Où tout est bien joint : où l’on ne voit plus les brèches d’une ville conquise.

4 Où montaient les tribus, les tribus de l’Éternel ;
C’était un commandement pour Israël ;
Pour célébrer le nom de l’Éternel ;

Les tribus, les tribus de l’Éternel : répétition qui donne plus de solennité à l’expression. Israël revoit en pensée les grandes assemblées de l’époque glorieuse de son histoire.

5 Car c’est là qu’étaient établis des trônes pour la justice,
Des trônes pour la maison de David.

Car c’est là… Si Jérusalem était devenue la ville du culte de l’Éternel, c’est qu’elle était le siège de la royauté et par là même le lieu où se rendait la justice. Le pouvoir royal et le pouvoir judiciaire, inséparables l’un de l’autre, ne devaient pas être séparés non plus du pouvoir suprême de l’Éternel, le vrai roi et le vrai juge.

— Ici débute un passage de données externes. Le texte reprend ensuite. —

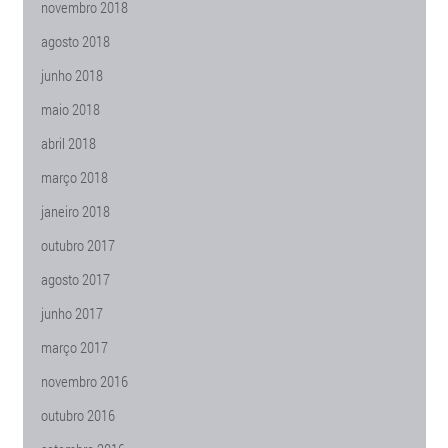
novembro 2018
agosto 2018
junho 2018
maio 2018
abril 2018
março 2018
janeiro 2018
outubro 2017
agosto 2017
junho 2017
março 2017
novembro 2016
outubro 2016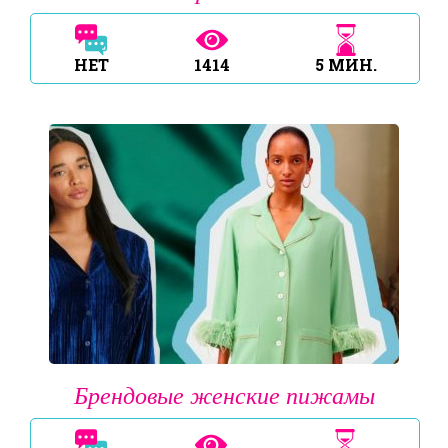
НЕТ
1414
5
МИН.
Брендовые женские пижамы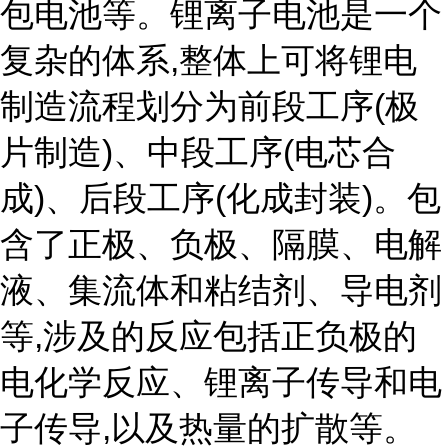
包电池等。锂离子电池是一个
复杂的体系,整体上可将锂电
制造流程划分为前段工序(极
片制造)、中段工序(电芯合
成)、后段工序(化成封装)。包
含了正极、负极、隔膜、电解
液、集流体和粘结剂、导电剂
等,涉及的反应包括正负极的
电化学反应、锂离子传导和电
子传导,以及热量的扩散等。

Des trônes : pour le roi lui-même et pour ses aides, qui étaient souvent et peut-être même dans la règle des princes de la maison de David (2 Samuel 8.18).

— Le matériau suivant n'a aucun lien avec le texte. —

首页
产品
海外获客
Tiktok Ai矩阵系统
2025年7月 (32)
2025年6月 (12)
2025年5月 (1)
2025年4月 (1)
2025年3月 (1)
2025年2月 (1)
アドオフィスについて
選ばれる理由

6 Priez pour la paix de Jérusalem !
Que ceux qui t’aiment vivent tranquilles !

6 à 9 Vœux des fidèles pour Jérusalem

Priez pour la paix. Chaque pèlerin exhorte, lui et ses compagnons de voyage, à prier pour la paix de Jérusalem, (à moins qu’il ne faille mettre cette parole dans la bouche d’un chef de cortège ou d’un maître chantre) ; le peuple se conforme immédiatement à cette invitation.

La paix. Par une de ces allitérations fréquentes dans la poésie hébraïque, sur cinq mots que compte ce verset, il en est quatre qui contiennent la syllabe schal, radical du mot schalom, paix, repos, d’où vient le nom même de Jérusalem. Cette même racine se retrouve deux fois dans le verset suivant.

7 Que la paix soit dans tes murs
Et la sûreté dans tes tours !

Dans tes tours, ou tes palais.

Les palais de Jérusalem doivent avoir été des maisons fortes et probablement de véritables tours, comme ceux de la Rome ancienne. Il en était encore de même au moyen-âge dans les villes d’Italie, où les maisons des seigneurs s’appelaient des tours et en étaient véritablement.
— Bovet
8 Pour l’amour de mes frères et de mes amis,
Oui, je te souhaiterai la paix. 9 Pour l’amour de la maison de l’Éternel, notre Dieu,
Je veux rechercher ton bien.

Je veux rechercher ton bien : engagement patriotique pris par chaque pèlerin par amour pour ses frères et ses amis habitant Jérusalem (verset 8), mais plus encore par amour pour la maison de l’Éternel.